Data items
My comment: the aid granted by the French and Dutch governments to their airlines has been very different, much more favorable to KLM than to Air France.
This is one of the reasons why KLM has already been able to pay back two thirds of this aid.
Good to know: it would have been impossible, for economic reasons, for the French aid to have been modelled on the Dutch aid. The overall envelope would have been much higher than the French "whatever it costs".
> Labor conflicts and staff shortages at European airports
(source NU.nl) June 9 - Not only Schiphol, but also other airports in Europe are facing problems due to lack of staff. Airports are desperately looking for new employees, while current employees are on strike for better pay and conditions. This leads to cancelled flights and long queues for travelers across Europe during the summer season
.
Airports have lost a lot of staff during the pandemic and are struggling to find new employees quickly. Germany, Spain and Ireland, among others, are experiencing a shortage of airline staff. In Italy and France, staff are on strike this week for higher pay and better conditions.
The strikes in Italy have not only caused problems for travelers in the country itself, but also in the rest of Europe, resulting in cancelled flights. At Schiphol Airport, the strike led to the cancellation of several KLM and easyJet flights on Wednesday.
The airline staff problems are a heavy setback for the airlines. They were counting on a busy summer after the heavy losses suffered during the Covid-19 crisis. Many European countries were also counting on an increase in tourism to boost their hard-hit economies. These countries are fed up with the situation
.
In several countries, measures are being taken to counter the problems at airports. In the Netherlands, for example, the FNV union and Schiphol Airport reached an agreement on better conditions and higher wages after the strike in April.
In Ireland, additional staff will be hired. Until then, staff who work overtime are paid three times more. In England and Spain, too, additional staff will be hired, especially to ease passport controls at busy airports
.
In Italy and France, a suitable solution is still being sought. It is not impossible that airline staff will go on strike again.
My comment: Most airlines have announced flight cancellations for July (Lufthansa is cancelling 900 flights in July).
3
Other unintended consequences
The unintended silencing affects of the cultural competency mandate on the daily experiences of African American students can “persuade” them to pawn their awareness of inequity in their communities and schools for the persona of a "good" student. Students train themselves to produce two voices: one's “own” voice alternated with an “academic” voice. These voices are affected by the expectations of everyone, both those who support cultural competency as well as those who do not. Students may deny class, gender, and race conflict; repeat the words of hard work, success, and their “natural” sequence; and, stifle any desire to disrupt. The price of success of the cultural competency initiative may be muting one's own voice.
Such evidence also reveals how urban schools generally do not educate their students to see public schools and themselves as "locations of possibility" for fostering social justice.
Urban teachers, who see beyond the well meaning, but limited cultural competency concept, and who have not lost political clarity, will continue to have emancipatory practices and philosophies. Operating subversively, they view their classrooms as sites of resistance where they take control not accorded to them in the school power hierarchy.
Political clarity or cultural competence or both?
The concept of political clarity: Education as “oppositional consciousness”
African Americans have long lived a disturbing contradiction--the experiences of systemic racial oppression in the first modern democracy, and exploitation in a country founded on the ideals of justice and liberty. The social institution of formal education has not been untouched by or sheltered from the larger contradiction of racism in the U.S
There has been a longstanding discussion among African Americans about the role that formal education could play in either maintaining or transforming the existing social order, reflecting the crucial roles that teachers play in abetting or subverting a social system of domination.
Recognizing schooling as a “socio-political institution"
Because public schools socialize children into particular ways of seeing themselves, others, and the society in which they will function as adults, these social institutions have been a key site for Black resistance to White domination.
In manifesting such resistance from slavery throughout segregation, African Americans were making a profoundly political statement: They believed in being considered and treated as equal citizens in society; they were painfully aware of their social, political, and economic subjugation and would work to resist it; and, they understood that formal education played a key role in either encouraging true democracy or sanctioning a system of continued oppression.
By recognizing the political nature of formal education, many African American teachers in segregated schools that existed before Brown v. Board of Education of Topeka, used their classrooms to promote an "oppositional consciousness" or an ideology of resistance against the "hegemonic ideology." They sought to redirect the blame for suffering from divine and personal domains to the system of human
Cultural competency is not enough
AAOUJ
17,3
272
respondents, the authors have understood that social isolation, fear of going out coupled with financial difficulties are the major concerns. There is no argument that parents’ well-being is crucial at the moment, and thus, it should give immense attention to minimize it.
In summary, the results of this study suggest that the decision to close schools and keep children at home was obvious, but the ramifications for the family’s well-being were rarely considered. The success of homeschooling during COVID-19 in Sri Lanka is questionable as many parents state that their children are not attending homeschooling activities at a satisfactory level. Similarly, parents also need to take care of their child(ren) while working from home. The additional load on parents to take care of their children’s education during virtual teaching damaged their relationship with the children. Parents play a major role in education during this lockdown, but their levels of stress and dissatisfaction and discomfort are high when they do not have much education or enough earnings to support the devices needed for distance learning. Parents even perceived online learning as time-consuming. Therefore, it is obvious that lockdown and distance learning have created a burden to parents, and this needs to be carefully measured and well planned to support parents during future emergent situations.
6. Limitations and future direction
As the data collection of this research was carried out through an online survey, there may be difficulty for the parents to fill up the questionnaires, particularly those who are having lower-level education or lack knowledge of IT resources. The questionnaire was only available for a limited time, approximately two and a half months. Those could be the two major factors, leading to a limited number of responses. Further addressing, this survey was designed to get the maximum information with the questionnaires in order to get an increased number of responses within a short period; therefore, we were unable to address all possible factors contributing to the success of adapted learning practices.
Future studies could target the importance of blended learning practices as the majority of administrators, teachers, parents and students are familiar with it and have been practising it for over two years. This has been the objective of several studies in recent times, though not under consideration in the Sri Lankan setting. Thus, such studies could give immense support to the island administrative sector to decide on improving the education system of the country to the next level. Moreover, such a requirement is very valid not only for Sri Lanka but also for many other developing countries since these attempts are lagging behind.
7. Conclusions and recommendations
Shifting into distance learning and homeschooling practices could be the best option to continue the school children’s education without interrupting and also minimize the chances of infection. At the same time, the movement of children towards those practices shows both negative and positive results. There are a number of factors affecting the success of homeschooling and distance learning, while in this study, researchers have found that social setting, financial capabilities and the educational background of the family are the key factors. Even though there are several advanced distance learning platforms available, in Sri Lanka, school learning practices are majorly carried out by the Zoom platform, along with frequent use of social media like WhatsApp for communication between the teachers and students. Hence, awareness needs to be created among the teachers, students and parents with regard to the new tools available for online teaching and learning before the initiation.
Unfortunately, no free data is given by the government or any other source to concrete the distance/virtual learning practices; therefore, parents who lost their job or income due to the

Task item: Give every record again, exactly as it appears.

Solved problem:
My comment: the aid granted by the French and Dutch governments to their airlines has been very different, much more favorable to KLM than to Air France.
This is one of the reasons why KLM has already been able to pay back two thirds of this aid.
Good to know: it would have been impossible, for economic reasons, for the French aid to have been modelled on the Dutch aid. The overall envelope would have been much higher than the French "whatever it costs".
> Labor conflicts and staff shortages at European airports
(source NU.nl) June 9 - Not only Schiphol, but also other airports in Europe are facing problems due to lack of staff. Airports are desperately looking for new employees, while current employees are on strike for better pay and conditions. This leads to cancelled flights and long queues for travelers across Europe during the summer season
.
Airports have lost a lot of staff during the pandemic and are struggling to find new employees quickly. Germany, Spain and Ireland, among others, are experiencing a shortage of airline staff. In Italy and France, staff are on strike this week for higher pay and better conditions.
The strikes in Italy have not only caused problems for travelers in the country itself, but also in the rest of Europe, resulting in cancelled flights. At Schiphol Airport, the strike led to the cancellation of several KLM and easyJet flights on Wednesday.
The airline staff problems are a heavy setback for the airlines. They were counting on a busy summer after the heavy losses suffered during the Covid-19 crisis. Many European countries were also counting on an increase in tourism to boost their hard-hit economies. These countries are fed up with the situation
.
In several countries, measures are being taken to counter the problems at airports. In the Netherlands, for example, the FNV union and Schiphol Airport reached an agreement on better conditions and higher wages after the strike in April.
In Ireland, additional staff will be hired. Until then, staff who work overtime are paid three times more. In England and Spain, too, additional staff will be hired, especially to ease passport controls at busy airports
.
In Italy and France, a suitable solution is still being sought. It is not impossible that airline staff will go on strike again.
My comment: Most airlines have announced flight cancellations for July (Lufthansa is cancelling 900 flights in July).
3
Other unintended consequences
The unintended silencing affects of the cultural competency mandate on the daily experiences of African American students can “persuade” them to pawn their awareness of inequity in their communities and schools for the persona of a "good" student. Students train themselves to produce two voices: one's “own” voice alternated with an “academic” voice. These voices are affected by the expectations of everyone, both those who support cultural competency as well as those who do not. Students may deny class, gender, and race conflict; repeat the words of hard work, success, and their “natural” sequence; and, stifle any desire to disrupt. The price of success of the cultural competency initiative may be muting one's own voice.
Such evidence also reveals how urban schools generally do not educate their students to see public schools and themselves as "locations of possibility" for fostering social justice.
Urban teachers, who see beyond the well meaning, but limited cultural competency concept, and who have not lost political clarity, will continue to have emancipatory practices and philosophies. Operating subversively, they view their classrooms as sites of resistance where they take control not accorded to them in the school power hierarchy.
Political clarity or cultural competence or both?
The concept of political clarity: Education as “oppositional consciousness”
African Americans have long lived a disturbing contradiction--the experiences of systemic racial oppression in the first modern democracy, and exploitation in a country founded on the ideals of justice and liberty. The social institution of formal education has not been untouched by or sheltered from the larger contradiction of racism in the U.S
There has been a longstanding discussion among African Americans about the role that formal education could play in either maintaining or transforming the existing social order, reflecting the crucial roles that teachers play in abetting or subverting a social system of domination.
Recognizing schooling as a “socio-political institution"
Because public schools socialize children into particular ways of seeing themselves, others, and the society in which they will function as adults, these social institutions have been a key site for Black resistance to White domination.
In manifesting such resistance from slavery throughout segregation, African Americans were making a profoundly political statement: They believed in being considered and treated as equal citizens in society; they were painfully aware of their social, political, and economic subjugation and would work to resist it; and, they understood that formal education played a key role in either encouraging true democracy or sanctioning a system of continued oppression.
By recognizing the political nature of formal education, many African American teachers in segregated schools that existed before Brown v. Board of Education of Topeka, used their classrooms to promote an "oppositional consciousness" or an ideology of resistance against the "hegemonic ideology." They sought to redirect the blame for suffering from divine and personal domains to the system of human
Cultural competency is not enough
AAOUJ
17,3
272
respondents, the authors have understood that social isolation, fear of going out coupled with financial difficulties are the major concerns. There is no argument that parents’ well-being is crucial at the moment, and thus, it should give immense attention to minimize it.
In summary, the results of this study suggest that the decision to close schools and keep children at home was obvious, but the ramifications for the family’s well-being were rarely considered. The success of homeschooling during COVID-19 in Sri Lanka is questionable as many parents state that their children are not attending homeschooling activities at a satisfactory level. Similarly, parents also need to take care of their child(ren) while working from home. The additional load on parents to take care of their children’s education during virtual teaching damaged their relationship with the children. Parents play a major role in education during this lockdown, but their levels of stress and dissatisfaction and discomfort are high when they do not have much education or enough earnings to support the devices needed for distance learning. Parents even perceived online learning as time-consuming. Therefore, it is obvious that lockdown and distance learning have created a burden to parents, and this needs to be carefully measured and well planned to support parents during future emergent situations.
6. Limitations and future direction
As the data collection of this research was carried out through an online survey, there may be difficulty for the parents to fill up the questionnaires, particularly those who are having lower-level education or lack knowledge of IT resources. The questionnaire was only available for a limited time, approximately two and a half months. Those could be the two major factors, leading to a limited number of responses. Further addressing, this survey was designed to get the maximum information with the questionnaires in order to get an increased number of responses within a short period; therefore, we were unable to address all possible factors contributing to the success of adapted learning practices.
Future studies could target the importance of blended learning practices as the majority of administrators, teachers, parents and students are familiar with it and have been practising it for over two years. This has been the objective of several studies in recent times, though not under consideration in the Sri Lankan setting. Thus, such studies could give immense support to the island administrative sector to decide on improving the education system of the country to the next level. Moreover, such a requirement is very valid not only for Sri Lanka but also for many other developing countries since these attempts are lagging behind.
7. Conclusions and recommendations
Shifting into distance learning and homeschooling practices could be the best option to continue the school children’s education without interrupting and also minimize the chances of infection. At the same time, the movement of children towards those practices shows both negative and positive results. There are a number of factors affecting the success of homeschooling and distance learning, while in this study, researchers have found that social setting, financial capabilities and the educational background of the family are the key factors. Even though there are several advanced distance learning platforms available, in Sri Lanka, school learning practices are majorly carried out by the Zoom platform, along with frequent use of social media like WhatsApp for communication between the teachers and students. Hence, awareness needs to be created among the teachers, students and parents with regard to the new tools available for online teaching and learning before the initiation.
Unfortunately, no free data is given by the government or any other source to concrete the distance/virtual learning practices; therefore, parents who lost their job or income due to the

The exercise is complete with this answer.